Michael Rosen’s piece in the Guardian (‘Dear Ms Morgan: in grammar there isn’t always one right answer’, 3 November 2015) raises interesting questions about the Grammar, Punctuation and Spelling (GPaS) test, more popularly called the SPaG test. Rosen’s main point is that the test is not fit for purpose. The real motive for teaching grammar in schools, Rosen argues, is a political one, namely to grade children.
I will not engage with these assertions here, but will discuss another point that Rosen is making – more subliminally and not for the first time – namely that grammar is a subject that involves no more than ‘the naming of parts’, equivalent to ‘collecting car names’. It’s very unfortunate that Rosen seems to be suggesting that the teaching of grammar is not worthwhile in and of itself by telling us that it would be better not to spend valuable teaching time on teaching formal grammar, but instead get children “to do detailed comparative work on different kinds of texts, investigating, interpreting and experimenting, while keeping in mind the objective of enabling all children to write coherently and interestingly”. As long ago as 2005 Philip Pullman made a similar point by claiming that “If we want children to write well, giving them formal instruction in grammar turns out not to be any use; getting them actually writing seems to help a great deal more.”

________

Please reproduce word for word the stretch of the grammar-teaching text above from "Michael Rosen’s piece" through "to grade children.".

________

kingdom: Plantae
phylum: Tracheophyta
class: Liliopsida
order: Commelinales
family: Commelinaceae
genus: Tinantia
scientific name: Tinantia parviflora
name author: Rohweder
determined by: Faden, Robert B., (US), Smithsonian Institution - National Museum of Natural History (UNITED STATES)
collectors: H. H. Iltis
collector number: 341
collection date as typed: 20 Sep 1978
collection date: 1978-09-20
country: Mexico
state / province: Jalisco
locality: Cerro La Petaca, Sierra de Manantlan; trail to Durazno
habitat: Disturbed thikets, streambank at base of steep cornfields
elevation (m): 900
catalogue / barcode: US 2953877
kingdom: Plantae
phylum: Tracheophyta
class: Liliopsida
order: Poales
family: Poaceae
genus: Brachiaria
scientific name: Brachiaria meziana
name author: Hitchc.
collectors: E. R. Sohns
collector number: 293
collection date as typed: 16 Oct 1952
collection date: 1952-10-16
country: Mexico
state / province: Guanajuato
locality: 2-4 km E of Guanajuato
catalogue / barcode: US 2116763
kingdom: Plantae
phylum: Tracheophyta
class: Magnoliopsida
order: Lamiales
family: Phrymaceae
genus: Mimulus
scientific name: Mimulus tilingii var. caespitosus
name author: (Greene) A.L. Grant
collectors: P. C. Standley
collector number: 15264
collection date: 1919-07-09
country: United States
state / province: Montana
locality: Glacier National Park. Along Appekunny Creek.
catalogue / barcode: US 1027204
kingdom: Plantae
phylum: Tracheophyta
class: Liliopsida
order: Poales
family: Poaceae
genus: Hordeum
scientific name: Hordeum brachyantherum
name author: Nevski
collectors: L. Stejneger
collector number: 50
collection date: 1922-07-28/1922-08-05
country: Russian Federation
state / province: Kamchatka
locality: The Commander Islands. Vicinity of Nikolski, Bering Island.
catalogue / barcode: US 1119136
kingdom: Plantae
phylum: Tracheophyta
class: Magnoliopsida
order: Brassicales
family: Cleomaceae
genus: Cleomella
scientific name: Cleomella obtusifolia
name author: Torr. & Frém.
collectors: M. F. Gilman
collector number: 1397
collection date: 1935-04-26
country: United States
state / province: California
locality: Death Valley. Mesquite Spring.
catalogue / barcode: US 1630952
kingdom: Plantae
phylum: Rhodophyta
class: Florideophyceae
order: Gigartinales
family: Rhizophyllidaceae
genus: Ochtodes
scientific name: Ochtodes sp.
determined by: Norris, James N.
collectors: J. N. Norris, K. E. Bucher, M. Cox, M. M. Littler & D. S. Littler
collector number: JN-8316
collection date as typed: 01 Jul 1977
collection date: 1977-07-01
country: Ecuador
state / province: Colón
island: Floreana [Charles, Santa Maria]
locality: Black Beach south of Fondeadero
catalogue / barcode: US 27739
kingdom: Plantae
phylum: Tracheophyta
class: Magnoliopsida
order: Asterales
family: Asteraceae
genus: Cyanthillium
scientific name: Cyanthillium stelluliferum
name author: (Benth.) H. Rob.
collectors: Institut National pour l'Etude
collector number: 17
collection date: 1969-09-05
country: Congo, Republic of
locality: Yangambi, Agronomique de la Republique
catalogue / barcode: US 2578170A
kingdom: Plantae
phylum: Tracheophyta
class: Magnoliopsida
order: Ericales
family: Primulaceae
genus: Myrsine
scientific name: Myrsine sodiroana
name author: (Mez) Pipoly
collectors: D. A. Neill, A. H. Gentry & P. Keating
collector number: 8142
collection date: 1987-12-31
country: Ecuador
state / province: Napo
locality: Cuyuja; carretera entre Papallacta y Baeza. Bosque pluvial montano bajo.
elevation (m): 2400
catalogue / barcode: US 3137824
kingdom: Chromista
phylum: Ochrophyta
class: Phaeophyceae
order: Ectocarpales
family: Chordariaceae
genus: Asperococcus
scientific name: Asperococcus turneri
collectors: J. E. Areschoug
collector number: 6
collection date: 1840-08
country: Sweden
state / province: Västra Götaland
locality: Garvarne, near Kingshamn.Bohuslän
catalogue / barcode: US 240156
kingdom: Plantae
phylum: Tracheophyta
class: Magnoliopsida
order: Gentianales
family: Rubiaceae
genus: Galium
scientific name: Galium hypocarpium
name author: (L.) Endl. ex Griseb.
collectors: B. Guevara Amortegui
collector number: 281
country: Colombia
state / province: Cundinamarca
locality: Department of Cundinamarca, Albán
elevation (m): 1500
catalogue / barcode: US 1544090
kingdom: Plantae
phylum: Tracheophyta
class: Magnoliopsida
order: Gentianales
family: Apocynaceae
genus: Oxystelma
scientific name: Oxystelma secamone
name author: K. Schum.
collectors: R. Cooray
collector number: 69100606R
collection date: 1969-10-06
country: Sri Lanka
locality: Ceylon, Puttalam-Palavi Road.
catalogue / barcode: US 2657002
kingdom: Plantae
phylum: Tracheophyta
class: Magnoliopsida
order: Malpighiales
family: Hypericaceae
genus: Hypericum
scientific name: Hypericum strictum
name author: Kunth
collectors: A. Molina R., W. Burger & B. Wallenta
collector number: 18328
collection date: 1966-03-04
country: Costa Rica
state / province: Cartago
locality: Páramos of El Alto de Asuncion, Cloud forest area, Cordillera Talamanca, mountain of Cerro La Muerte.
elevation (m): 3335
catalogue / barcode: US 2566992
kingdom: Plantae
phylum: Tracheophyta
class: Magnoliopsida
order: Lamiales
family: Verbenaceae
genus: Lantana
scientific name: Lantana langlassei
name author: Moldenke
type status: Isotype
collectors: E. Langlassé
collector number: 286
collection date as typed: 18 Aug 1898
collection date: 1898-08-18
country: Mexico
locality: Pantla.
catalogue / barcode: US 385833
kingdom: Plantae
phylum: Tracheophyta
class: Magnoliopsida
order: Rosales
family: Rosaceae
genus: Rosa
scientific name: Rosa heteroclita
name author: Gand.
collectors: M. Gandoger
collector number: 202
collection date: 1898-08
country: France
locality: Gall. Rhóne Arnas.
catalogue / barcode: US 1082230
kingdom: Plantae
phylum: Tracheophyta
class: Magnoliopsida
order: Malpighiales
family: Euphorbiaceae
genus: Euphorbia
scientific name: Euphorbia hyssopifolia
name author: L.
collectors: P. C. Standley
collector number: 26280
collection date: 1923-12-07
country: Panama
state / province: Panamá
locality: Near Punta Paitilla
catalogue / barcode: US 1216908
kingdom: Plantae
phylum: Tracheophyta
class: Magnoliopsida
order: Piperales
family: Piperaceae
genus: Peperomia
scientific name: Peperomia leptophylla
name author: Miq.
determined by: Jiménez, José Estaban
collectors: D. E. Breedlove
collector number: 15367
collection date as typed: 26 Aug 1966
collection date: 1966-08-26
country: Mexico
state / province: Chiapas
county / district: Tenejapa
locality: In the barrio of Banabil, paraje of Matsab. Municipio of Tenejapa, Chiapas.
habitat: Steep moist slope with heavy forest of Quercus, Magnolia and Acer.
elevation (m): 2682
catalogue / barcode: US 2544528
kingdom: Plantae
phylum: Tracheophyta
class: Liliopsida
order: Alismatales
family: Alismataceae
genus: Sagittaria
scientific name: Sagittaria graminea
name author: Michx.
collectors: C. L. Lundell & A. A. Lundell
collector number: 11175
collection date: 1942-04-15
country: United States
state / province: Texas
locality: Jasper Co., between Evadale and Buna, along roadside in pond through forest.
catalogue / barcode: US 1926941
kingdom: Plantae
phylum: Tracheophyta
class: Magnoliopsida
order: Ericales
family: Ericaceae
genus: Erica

________

● **COMPLETED TASK**:
Michael Rosen’s piece in the Guardian (‘Dear Ms Morgan: in grammar there isn’t always one right answer’, 3 November 2015) raises interesting questions about the Grammar, Punctuation and Spelling (GPaS) test, more popularly called the SPaG test. Rosen’s main point is that the test is not fit for purpose. The real motive for teaching grammar in schools, Rosen argues, is a political one, namely to grade children.